Сильно жаловались учителя также на учебник русского языка. Жаловались повсеместно: и в сельских школах и в столичных, так как во всех советских школах один–единственный учебник является официальным и обязательным.
— От нас, учителей, правительство требует, чтобы мы готовили в школе грамотные кадры, — говорили преподаватели русского языка. — Но для этого мы должны иметь хороших помощников в нашей работе: учебник, хрестоматию. А каковы в школе учебники? Вот, например, учебник по главному учебному предмету в школе, по русскому языку. После революции все прежние школьные учебники, в том числе и учебники грамматики, были отменены и изъяты из школьных библиотек. В советских школах был введён новый учебник русского языка, учебник Шапиро. Но это — не учебник, а каторга: и для учителя и для учеников. Изучение его и преподавание по этому учебнику равнозначно каторжным работам. Грамматические правила в нем изложены суконным языком: путано, невразумительно, неуклюже, шероховато и малограмотно. Такую грамматику трудно читать. ещё труднее добраться до смысла написанного. Такие путаные правила почти невозможно заучить и запомнить. Учебник Шапиро наглядно свидетельствует о том, что автор плохо знает русский язык, не владеет им и находится не в ладах с русской грамматикой.
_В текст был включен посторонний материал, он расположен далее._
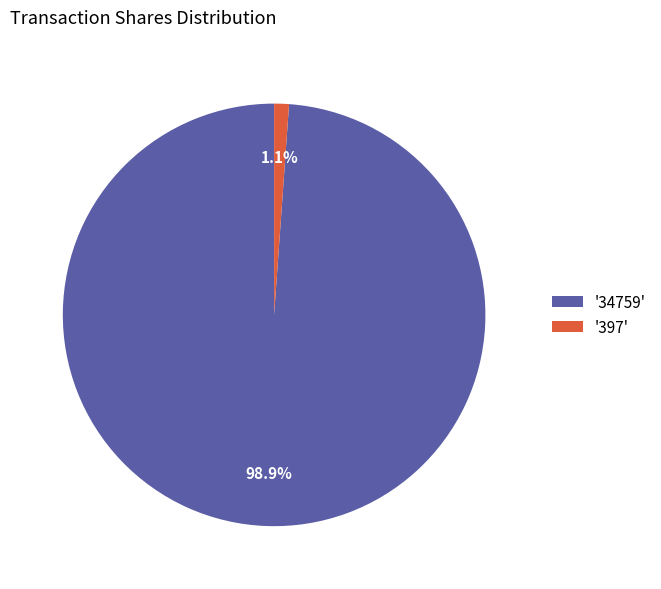

What is the largest slice in the pie chart?

'34759'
Великий русский учёный–энциклопедист, поэт и языковед, основоположник нового русского языка, М. В. Ломоносов охарактеризовал русский язык, как самый богатый язык в мире: «Карл, римский император, говаривал, что испанским языком — с Богом, немецким — с врагами, французским — с друзьями, итальянским — с женским полом говорить прилично. Но если бы он российском языку был искусен, то, конечно, присовокупил бы, что, им со всеми этими говорить пристойно, ибо он нашёл бы в нем великолепие испанского, силу немецкого, живость французского, нежность итальянского и, кроме того, сжатую изобразительность латинского и греческого».
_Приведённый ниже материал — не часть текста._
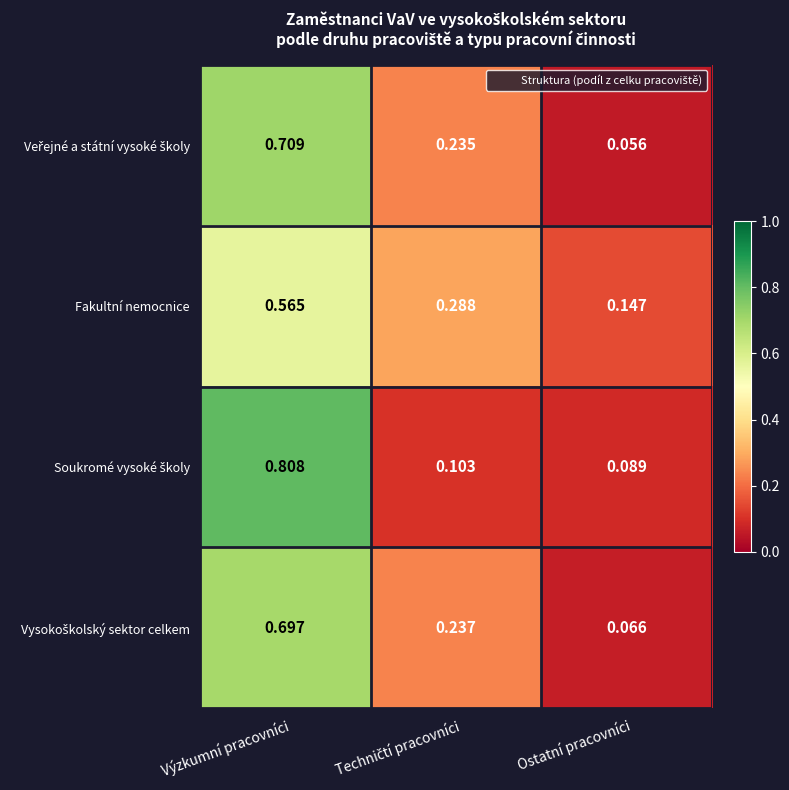

Which category has the lowest value across all series?

Ostatní pracovníci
А Шапиро в своём учебнике игнорировал этот афоризм Ломоносова о богатстве русского языка. Проявив большую «смелость», — написать учебник грамматики по такому богатому, прекрасному языку, — автор учебника не смог даже понятно, толково изложить и объяснить грамматические правила тем, кто изучает русский язык или преподаёт его.